As a 40-year law enforcement professional, I can say there is nothing I haven’t seen or done that could shock me. But there has been nothing as grueling as telling one of my troops her 20-year-old daughter was found dead on the side of a road, another drug addiction victim.

It was a defining moment for me as a chief, public servant and friend. I never took the alarming rise in opioid addiction lightly, especially when a pain clinic attempted to set up shop in Holly Springs, but this one hit close to home.

The basic objectives for law enforcement officers have not changed in the 40 years since I started: to protect, serve and save lives. I have met many people who dismiss victims of drug overdose as addicts who did it to themselves, junkies or trash; however, that is far from the case.

Young, bright, intelligent and thriving kids are dying from opioids. Young adults, middle-aged adults and now, older adults are victims. These victims are someone’s mom, dad, daughter, son, brother, sister or friend. Their lives are worth saving. This drug affects all walks of life: homeless, lower-income, middle-income and wealthy.

Law enforcement officers should try to prevent these deaths. This is what we took an oath to do.

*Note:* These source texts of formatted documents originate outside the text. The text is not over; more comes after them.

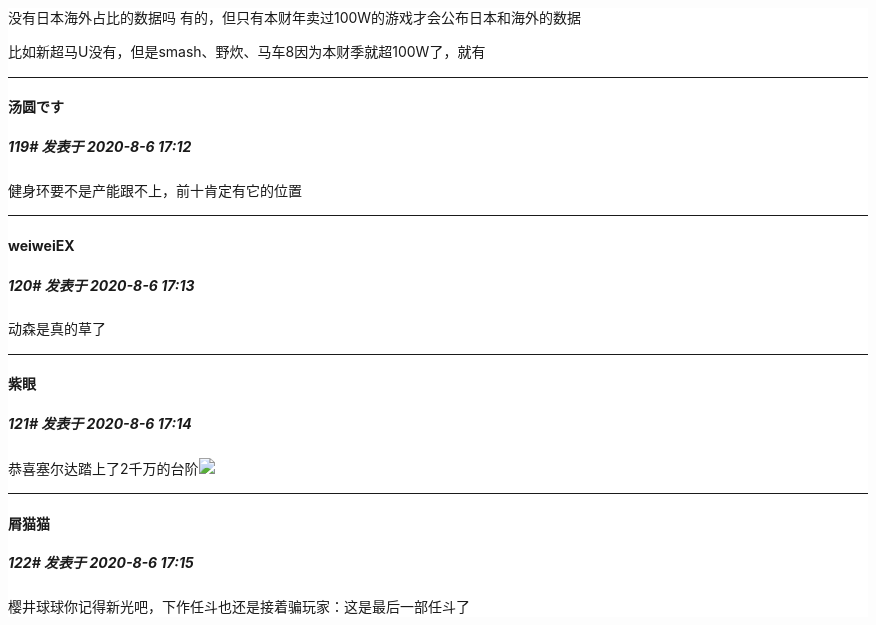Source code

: 没有日本海外占比的数据吗</blockquote>
有的，但只有本财年卖过100W的游戏才会公布日本和海外的数据

比如新超马U没有，但是smash、野炊、马车8因为本财季就超100W了，就有







*****

####  汤圆です  
##### 119#       发表于 2020-8-6 17:12




健身环要不是产能跟不上，前十肯定有它的位置







*****

####  weiweiEX  
##### 120#       发表于 2020-8-6 17:13




动森是真的草了







*****

####  紫眼  
##### 121#       发表于 2020-8-6 17:14




恭喜塞尔达踏上了2千万的台阶<img src="https://static.saraba1st.com/image/smiley/face2017/072.png" referrerpolicy="no-referrer">







*****

####  屑猫猫  
##### 122#       发表于 2020-8-6 17:15




樱井球球你记得新光吧，下作任斗也还是接着骗玩家：这是最后一部任斗了
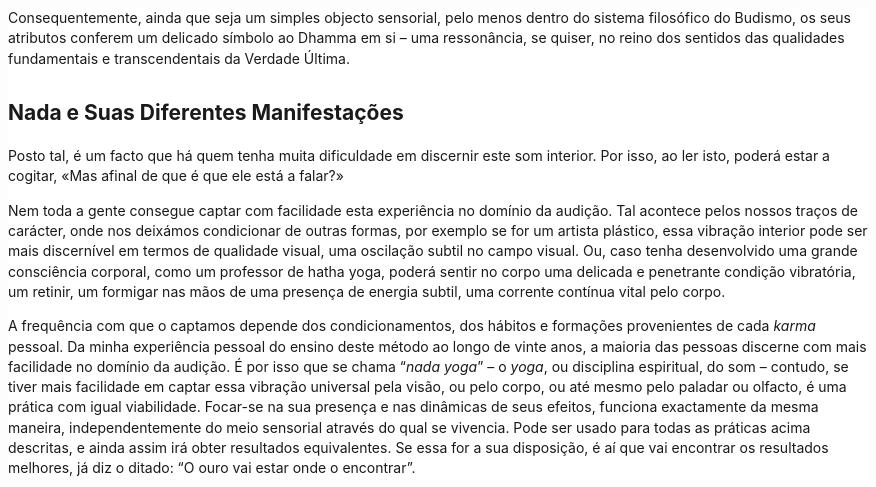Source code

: Consequentemente, ainda que seja um simples objecto sensorial, pelo
menos dentro do sistema filosófico do Budismo, os seus atributos
conferem um delicado símbolo ao Dhamma em si – uma ressonância, se
quiser, no reino dos sentidos das qualidades fundamentais e
transcendentais da Verdade Última.

Nada e Suas Diferentes Manifestações
------------------------------------

Posto tal, é um facto que há quem tenha muita dificuldade em discernir
este som interior. Por isso, ao ler isto, poderá estar a cogitar, «Mas
afinal de que é que ele está a falar?»

Nem toda a gente consegue captar com facilidade esta experiência no
domínio da audição. Tal acontece pelos nossos traços de carácter, onde
nos deixámos condicionar de outras formas, por exemplo se for um artista
plástico, essa vibração interior pode ser mais discernível em termos de
qualidade visual, uma oscilação subtil no campo visual. Ou, caso tenha
desenvolvido uma grande consciência corporal, como um professor de hatha
yoga, poderá sentir no corpo uma delicada e penetrante condição
vibratória, um retinir, um formigar nas mãos de uma presença de energia
subtil, uma corrente contínua vital pelo corpo.

A frequência com que o captamos depende dos condicionamentos, dos
hábitos e formações provenientes de cada *karma* pessoal. Da minha
experiência pessoal do ensino deste método ao longo de vinte anos, a
maioria das pessoas discerne com mais facilidade no domínio da audição.
É por isso que se chama “*nada yoga*” – o *yoga*, ou disciplina
espiritual, do som – contudo, se tiver mais facilidade em captar essa
vibração universal pela visão, ou pelo corpo, ou até mesmo pelo paladar
ou olfacto, é uma prática com igual viabilidade. Focar-se na sua
presença e nas dinâmicas de seus efeitos, funciona exactamente da mesma
maneira, independentemente do meio sensorial através do qual se
vivencia. Pode ser usado para todas as práticas acima descritas, e ainda
assim irá obter resultados equivalentes. Se essa for a sua disposição, é
aí que vai encontrar os resultados melhores, já diz o ditado: “O ouro
vai estar onde o encontrar”.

It wasn’t but a few months after Taylor Smith’s death that her mother, Holly Springs police Lt. Tanya Smith, advocated for the Georgia 911 Medical Amnesty law. It grants amnesty from drug-related arrests if a 911 call is made for a person overdosing.

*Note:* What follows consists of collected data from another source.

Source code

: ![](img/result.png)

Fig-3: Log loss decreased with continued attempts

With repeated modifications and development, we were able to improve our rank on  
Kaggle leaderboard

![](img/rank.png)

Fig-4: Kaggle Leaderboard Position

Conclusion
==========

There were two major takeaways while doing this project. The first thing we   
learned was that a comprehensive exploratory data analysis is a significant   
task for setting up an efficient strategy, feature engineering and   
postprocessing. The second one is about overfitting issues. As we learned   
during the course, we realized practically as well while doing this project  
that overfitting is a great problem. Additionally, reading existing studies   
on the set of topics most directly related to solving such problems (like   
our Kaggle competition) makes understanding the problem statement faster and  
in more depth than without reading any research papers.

I was with her when she testified in front of the Judiciary Committee about the effects of this law and how it could have saved her daughter’s life, how law enforcement is often the first to arrive on the scene of a 911 call for help, and how those precious few moments could be the difference between life and death for an overdose victim.

I knew then, as I knew the day I told her about Taylor’s death, that there is no longer an excuse for police departments not to train and equip officers with naloxone (an anti-overdose drug). There is an epidemic in this country. It is our job to be prepared and respond when called upon. Some may say we are obscuring the lines between EMS and police; I say we are being responsible and proactive public servants.

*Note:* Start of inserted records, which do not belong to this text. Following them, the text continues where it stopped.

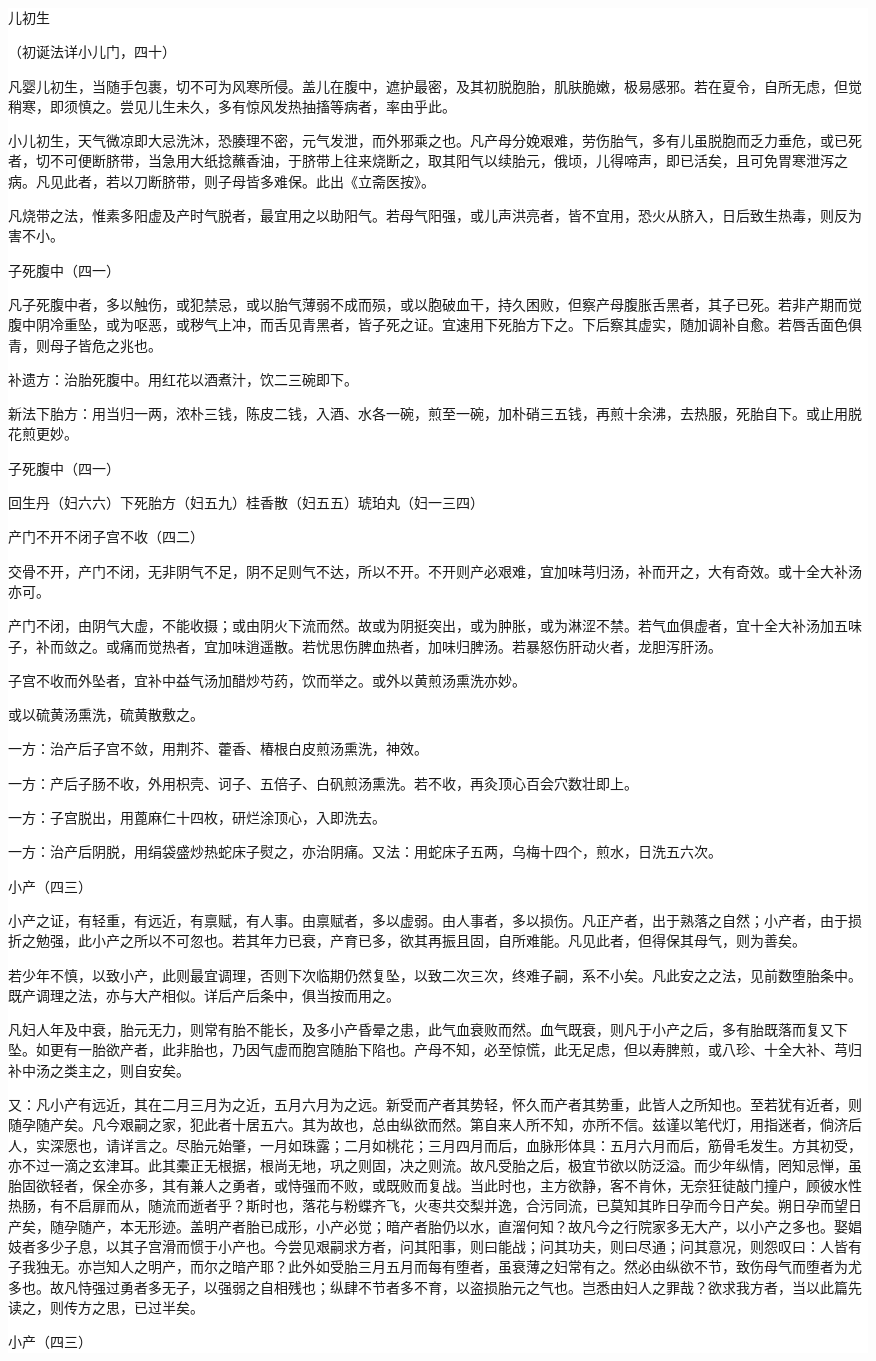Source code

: 儿初生

（初诞法详小儿门，四十）

凡婴儿初生，当随手包裹，切不可为风寒所侵。盖儿在腹中，遮护最密，及其初脱胞胎，肌肤脆嫩，极易感邪。若在夏令，自所无虑，但觉稍寒，即须慎之。尝见儿生未久，多有惊风发热抽搐等病者，率由乎此。

小儿初生，天气微凉即大忌洗沐，恐腠理不密，元气发泄，而外邪乘之也。凡产母分娩艰难，劳伤胎气，多有儿虽脱胞而乏力垂危，或已死者，切不可便断脐带，当急用大纸捻蘸香油，于脐带上往来烧断之，取其阳气以续胎元，俄顷，儿得啼声，即已活矣，且可免胃寒泄泻之病。凡见此者，若以刀断脐带，则子母皆多难保。此出《立斋医按》。

凡烧带之法，惟素多阳虚及产时气脱者，最宜用之以助阳气。若母气阳强，或儿声洪亮者，皆不宜用，恐火从脐入，日后致生热毒，则反为害不小。

子死腹中（四一）

凡子死腹中者，多以触伤，或犯禁忌，或以胎气薄弱不成而殒，或以胞破血干，持久困败，但察产母腹胀舌黑者，其子已死。若非产期而觉腹中阴冷重坠，或为呕恶，或秽气上冲，而舌见青黑者，皆子死之证。宜速用下死胎方下之。下后察其虚实，随加调补自愈。若唇舌面色俱青，则母子皆危之兆也。

补遗方：治胎死腹中。用红花以酒煮汁，饮二三碗即下。

新法下胎方：用当归一两，浓朴三钱，陈皮二钱，入酒、水各一碗，煎至一碗，加朴硝三五钱，再煎十余沸，去热服，死胎自下。或止用脱花煎更妙。

子死腹中（四一）

回生丹（妇六六）下死胎方（妇五九）桂香散（妇五五）琥珀丸（妇一三四）

产门不开不闭子宫不收（四二）

交骨不开，产门不闭，无非阴气不足，阴不足则气不达，所以不开。不开则产必艰难，宜加味芎归汤，补而开之，大有奇效。或十全大补汤亦可。

产门不闭，由阴气大虚，不能收摄；或由阴火下流而然。故或为阴挺突出，或为肿胀，或为淋涩不禁。若气血俱虚者，宜十全大补汤加五味子，补而敛之。或痛而觉热者，宜加味逍遥散。若忧思伤脾血热者，加味归脾汤。若暴怒伤肝动火者，龙胆泻肝汤。

子宫不收而外坠者，宜补中益气汤加醋炒芍药，饮而举之。或外以黄煎汤熏洗亦妙。

或以硫黄汤熏洗，硫黄散敷之。

一方：治产后子宫不敛，用荆芥、藿香、椿根白皮煎汤熏洗，神效。

一方：产后子肠不收，外用枳壳、诃子、五倍子、白矾煎汤熏洗。若不收，再灸顶心百会穴数壮即上。

一方：子宫脱出，用蓖麻仁十四枚，研烂涂顶心，入即洗去。

一方：治产后阴脱，用绢袋盛炒热蛇床子熨之，亦治阴痛。又法：用蛇床子五两，乌梅十四个，煎水，日洗五六次。

小产（四三）

小产之证，有轻重，有远近，有禀赋，有人事。由禀赋者，多以虚弱。由人事者，多以损伤。凡正产者，出于熟落之自然；小产者，由于损折之勉强，此小产之所以不可忽也。若其年力已衰，产育已多，欲其再振且固，自所难能。凡见此者，但得保其母气，则为善矣。

若少年不慎，以致小产，此则最宜调理，否则下次临期仍然复坠，以致二次三次，终难子嗣，系不小矣。凡此安之之法，见前数堕胎条中。既产调理之法，亦与大产相似。详后产后条中，俱当按而用之。

凡妇人年及中衰，胎元无力，则常有胎不能长，及多小产昏晕之患，此气血衰败而然。血气既衰，则凡于小产之后，多有胎既落而复又下坠。如更有一胎欲产者，此非胎也，乃因气虚而胞宫随胎下陷也。产母不知，必至惊慌，此无足虑，但以寿脾煎，或八珍、十全大补、芎归补中汤之类主之，则自安矣。

又：凡小产有远近，其在二月三月为之近，五月六月为之远。新受而产者其势轻，怀久而产者其势重，此皆人之所知也。至若犹有近者，则随孕随产矣。凡今艰嗣之家，犯此者十居五六。其为故也，总由纵欲而然。第自来人所不知，亦所不信。兹谨以笔代灯，用指迷者，倘济后人，实深愿也，请详言之。尽胎元始肇，一月如珠露；二月如桃花；三月四月而后，血脉形体具：五月六月而后，筋骨毛发生。方其初受，亦不过一滴之玄津耳。此其橐正无根据，根尚无地，巩之则固，决之则流。故凡受胎之后，极宜节欲以防泛溢。而少年纵情，罔知忌惮，虽胎固欲轻者，保全亦多，其有兼人之勇者，或恃强而不败，或既败而复战。当此时也，主方欲静，客不肯休，无奈狂徒敲门撞户，顾彼水性热肠，有不启扉而从，随流而逝者乎？斯时也，落花与粉蝶齐飞，火枣共交梨并逸，合污同流，已莫知其昨日孕而今日产矣。朔日孕而望日产矣，随孕随产，本无形迹。盖明产者胎已成形，小产必觉；暗产者胎仍以水，直溜何知？故凡今之行院家多无大产，以小产之多也。娶娼妓者多少子息，以其子宫滑而惯于小产也。今尝见艰嗣求方者，问其阳事，则曰能战；问其功夫，则曰尽通；问其意况，则怨叹曰：人皆有子我独无。亦岂知人之明产，而尔之暗产耶？此外如受胎三月五月而每有堕者，虽衰薄之妇常有之。然必由纵欲不节，致伤母气而堕者为尤多也。故凡恃强过勇者多无子，以强弱之自相残也；纵肆不节者多不育，以盗损胎元之气也。岂悉由妇人之罪哉？欲求我方者，当以此篇先读之，则传方之思，已过半矣。

小产（四三）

When Smith came to me with a plan to make Holly Springs the first police department in Georgia to implement a naloxone program, it seemed like the expected next step for the agency to take. After research and discussions with respected medical doctors, training was completed, and naloxone was at each officer’s disposal. The program was up and running within six weeks of the law taking effect.

Who could have predicted that within another six weeks after that training, we would have two overdose reversals? I can’t help but wonder, would those two people be alive today if we had simply been satisfied with the law passing, if we hadn’t taken the next logical step of putting naloxone in patrol cars?

I’ve watched a man die from heroin overdose. I attempted to save him with CPR, which does nothing for an overdose victim. It is a helpless, empty feeling not being able to save a life.

I have confidence no Holly Springs officer will have to experience that feeling. Equally I have confidence two families and two victims have that second chance at life and the chance to get professional help. I can only pray other police agencies will follow suit and implement an anti-overdose program.

Ken Ball is police chief in Holly Springs.